| Problem statement |
From the records below, please print only the lines from the one containing "O corpo da brasileira" through the one containing "Software training Workshops", both included. Skip the pictures.

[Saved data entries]
· · · · ·

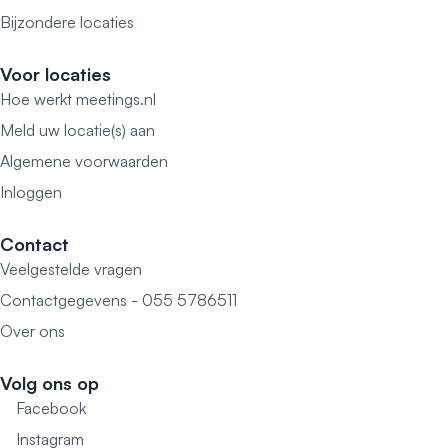
Bijzondere locaties
Voor locaties
Hoe werkt meetings.nl
Meld uw locatie(s) aan
Algemene voorwaarden
Inloggen
Contact
Veelgestelde vragen
Contactgegevens - 055 5786511
Over ons
Volg ons op
Facebook
Instagram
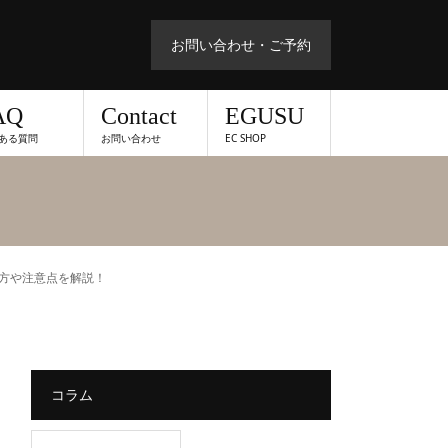
お問い合わせ・ご予約
AQ
Contact
EGUSU
ある質問
お問い合わせ
EC SHOP
方や注意点を解説！
コラム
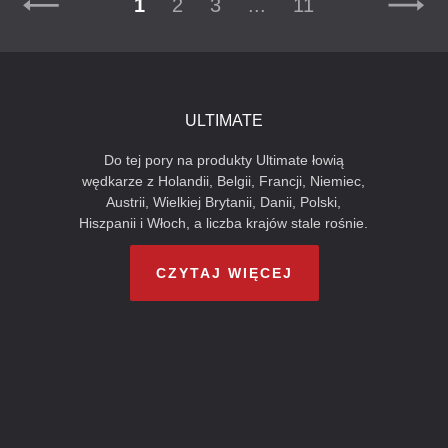
1
2
3
...
11
ULTIMATE
Do tej pory na produkty Ultimate łowią
wędkarze z Holandii, Belgii, Francji, Niemiec,
Austrii, Wielkiej Brytanii, Danii, Polski,
Hiszpanii i Włoch, a liczba krajów stale rośnie.
CZYTAJ WIĘCEJ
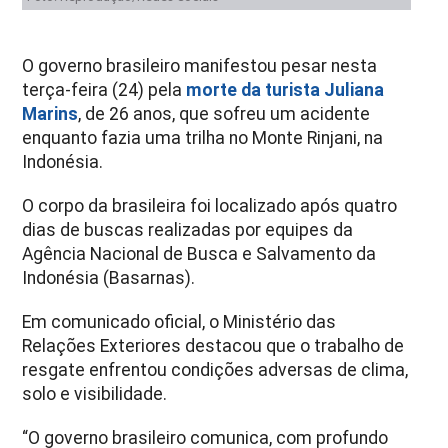
O governo brasileiro manifestou pesar nesta
terça-feira (24) pela
morte da turista Juliana
Marins
, de 26 anos, que sofreu um acidente
enquanto fazia uma trilha no Monte Rinjani, na
Indonésia.
O corpo da brasileira foi localizado após quatro
dias de buscas realizadas por equipes da
Agência Nacional de Busca e Salvamento da
Indonésia (Basarnas).
Em comunicado oficial, o Ministério das
Relações Exteriores destacou que o trabalho de
resgate enfrentou condições adversas de clima,
solo e visibilidade.
“O governo brasileiro comunica, com profundo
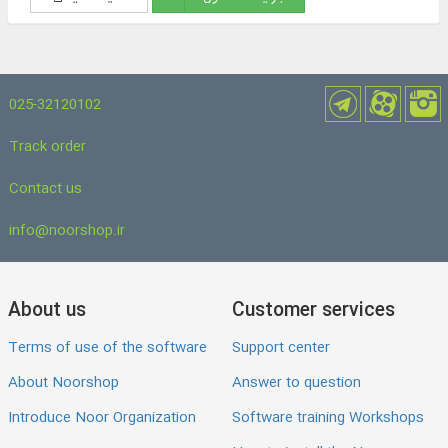
025-32120102
Track order
Contact us
info@noorshop.ir
About us
Customer services
Terms of use of the software
Support center
About Noorshop
Answer to question
Introduce Noor Organization
Software training Workshops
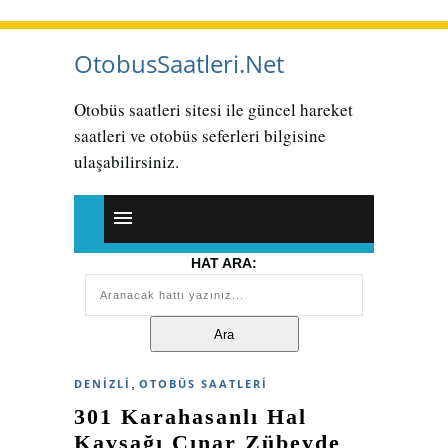
OtobusSaatleri.Net
Otobüs saatleri sitesi ile güncel hareket
saatleri ve otobüs seferleri bilgisine
ulaşabilirsiniz.
HAT ARA:
,
DENIZLI
OTOBÜS SAATLERI
301 Karahasanlı Hal
Kavşağı Çınar Zübeyde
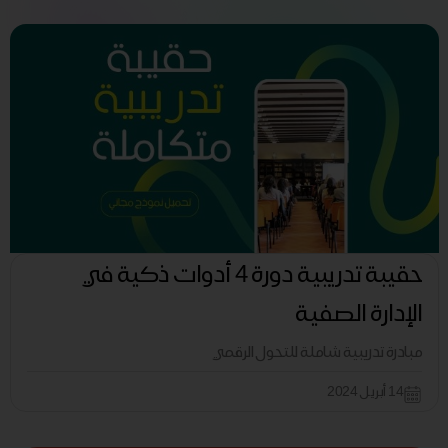
حقيبة تدريبية دورة 4 أدوات ذكية في
الإدارة الصفية
مبادرة تدريبية شاملة للتحول الرقمي
14 أبريل 2024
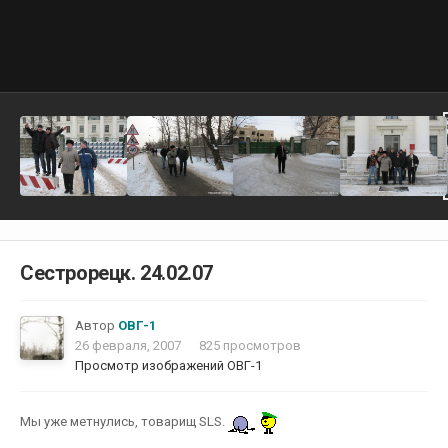
Сестрорецк. 24.02.07
Автор
ОВГ-1
26 февраля, 2007
825 просмотров
Просмотр изображений ОВГ-1
Мы уже метнулись, товарищ SLS.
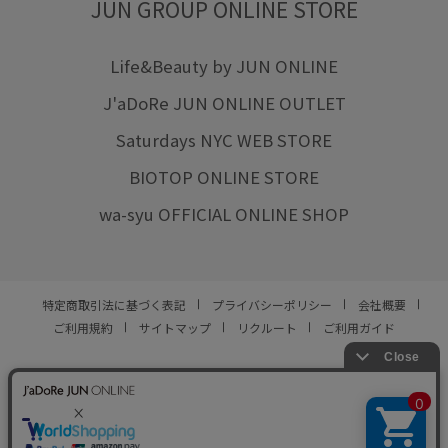
JUN GROUP ONLINE STORE
Life&Beauty by JUN ONLINE
J'aDoRe JUN ONLINE OUTLET
Saturdays NYC WEB STORE
BIOTOP ONLINE STORE
wa-syu OFFICIAL ONLINE SHOP
特定商取引法に基づく表記
プライバシーポリシー
会社概要
ご利用規約
サイトマップ
リクルート
ご利用ガイド
YOU ARE CULTURE.
© JUN CO.,LTD. ALL RIGHTS RESERVED.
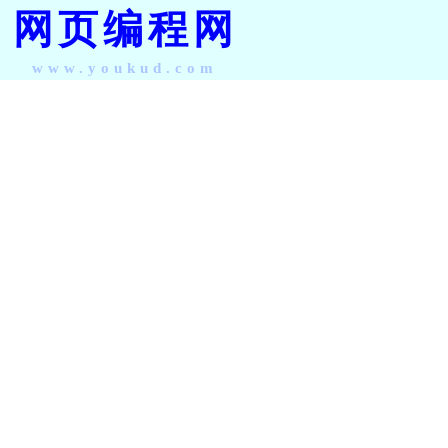
网页编程网
www.youkud.com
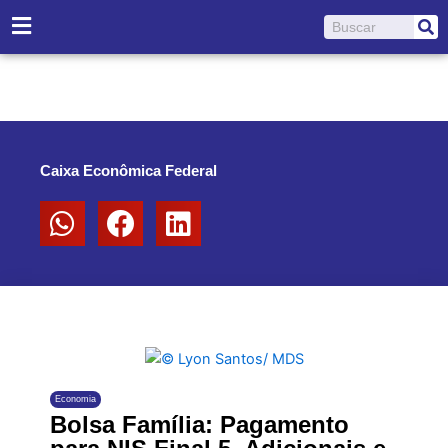
Ir
Pesquisar
para
o
conteúdo
Caixa Econômica Federal
Economia
Bolsa Família: Pagamento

· · · · ·

| Solution for this exercise |
O corpo da brasileira foi localizado após quatro
dias de buscas realizadas por equipes da
Agência Nacional de Busca e Salvamento da
Indonésia (Basarnas).
Em comunicado oficial, o Ministério das
Relações Exteriores destacou que o trabalho de
resgate enfrentou condições adversas de clima,
solo e visibilidade.
“O governo brasileiro comunica, com profundo
025-32120102
Track order
Contact us
info@noorshop.ir
About us
Customer services
Terms of use of the software
Support center
About Noorshop
Answer to question
Introduce Noor Organization
Software training Workshops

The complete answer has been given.